Re: [R-SIG-Finance] Risk return analysis

2013-06-30 Thread Wildi Marc (wlmr)
Try it this way:



-If you focus on a single asset (no cross-sectional comparison) then you 
frequently observe that periods of higher volatility are associated with 
down-turns: the volatility and the return tend to be negatively correlated over 
time for a single asset. This is the GARCH-in-Mean model that you used.



-If you consider a cross-sectional universe of assets, then one expects that 
the one asset with the higher returns is also the riskier i.e. volatility and 
return (across assets) are linked positively. Note that the volatility of the 
whole universe is changing over time too (GARCH effect), but at a fixed time 
period, going across assets suggests a positive link between return and vola 
(in the cross section).



It's really about longitudinal dynamics (Garch in mean) vs. cross sectional 
patterns.



Marc






Von: Christofer Bogaso [bogaso.christo...@gmail.com]
Gesendet: Sonntag, 30. Juni 2013 20:58
An: sidharth mallik
Cc: Wildi Marc (wlmr); r-sig-finance@r-project.org
Betreff: Re: [R-SIG-Finance] Risk return analysis

Thanks Sidharth and Wildi for your replies.

▶ [SOURCE DATA]:

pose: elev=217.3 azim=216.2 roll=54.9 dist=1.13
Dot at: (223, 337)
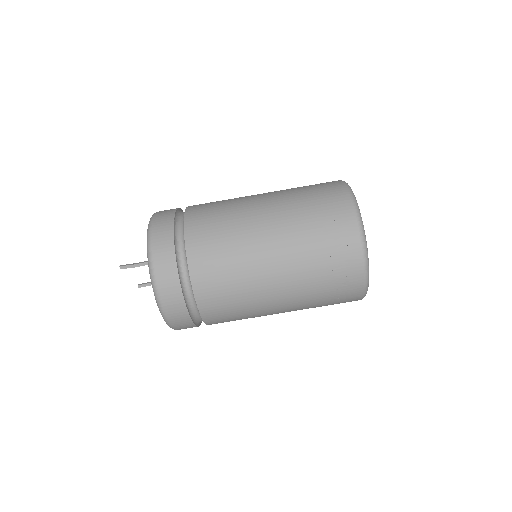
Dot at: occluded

▶ [TASK]:
Answer these questions about the mailing-list reply on risk and return:
(a) For a single asset observed over time, how does the reply say volatility and return tend to be correlated?
(b) Across a cross-sectional universe of assets at a fixed time period, what kind of link between return and volatility is suggested?
(c) Whom does the quoted message from Christofer Bogaso thank for their replies?

▶ [EXERCISE ANSWER]:
(a) Negatively.
(b) A positive link.
(c) Sidharth and Wildi.